CAN PROSPECTIVE CROSSMATCHES BE WAIVED?
HM Gebel and RA Bray, LSUMC, Shreveport, LA and Emory University Hospital, Atlanta, GA.

Following the landmark study of Patel and Terasaki (N Engl J Med 14:735, 1969), pre-transplant crossmatching became a 24/7 practice. Regulating organizations (ASHI;UNOS) mandate pre-transplant crossmatching for selected solid organs. Recently, this policy has been challenged. Specifically, two papers (Transplantation 66:1833; 1998 and Transplantation 66:1835; 1998) advocate that non-sensitized individuals be transplanted without a final crossmatch, a strategy designed to reduce ischemia time and decrease the risk of delayed graft function. The concept was predicated exclusively upon results generated with cytotoxicity based antibody screening techniques. As we and others have reported, flow cytometric based assays are more sensitive approaches to detect alloantibodies. More importantly, an increasing number of reports document that graft survival is improved among those patients transplanted when donor crossmatches were cytotoxicity negative/flow negative compared to patients transplanted when crossmatches were cytotoxicity negative/flow positive. Thus, some patients considered to be non-sensitized when analyzed by cytotoxicity may have alloantibodies when assessed by flow. In this study, panel reactive antibody (PRA) testing was performed on sera from 527 potential transplant recipients (303 renal; 224 cardiac).

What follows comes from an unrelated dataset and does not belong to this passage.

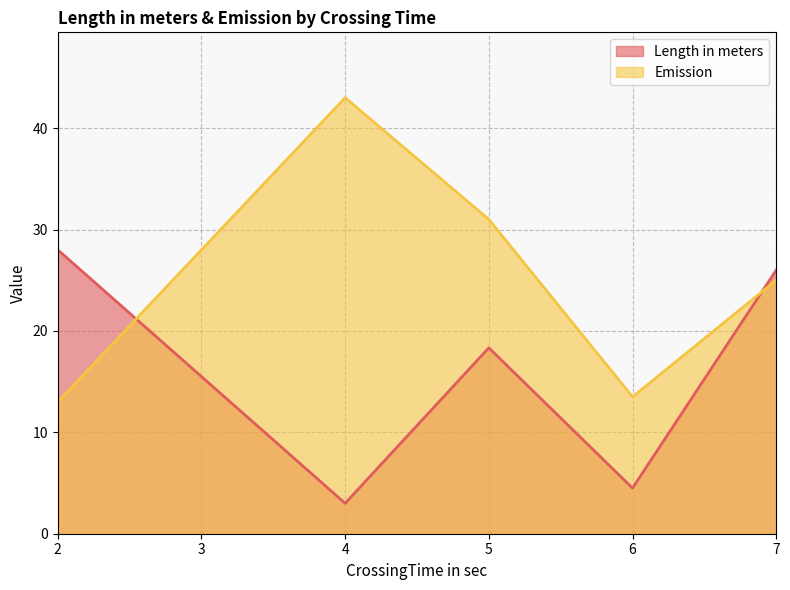

True or false: Length in meters has more than 1 points higher than both neighbors.

False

PRA evaluations were initially performed using an antiglobulin-enhanced cytotoxicity test (AHG-CDC); results were then compared to a flow based assay in which solublized HLA antigens were affixed to microparticles. By AHG-CDC, 302/527 (57%) patients exhibited 0% PRA. Among these patients, 76/302 (25%) were positive for class I or class II antibodies by flow cytometry. Retrospective flow cytometric crossmatches were positive in 11/30 patients, all of whom had been transplanted without prospective crossmatches based on having had 0% PRA by AHG-CDC. While the concept of transplanting non-sensitized patients without a prospective final crossmatch is appealing, our data demonstrate that how a patient is deemed to be non-sensitized is critical. We recommend that transplant centers hoping to waive prospective final crossmatches do so only when flow cytometric techniques have been applied to document that patients are non-sensitized.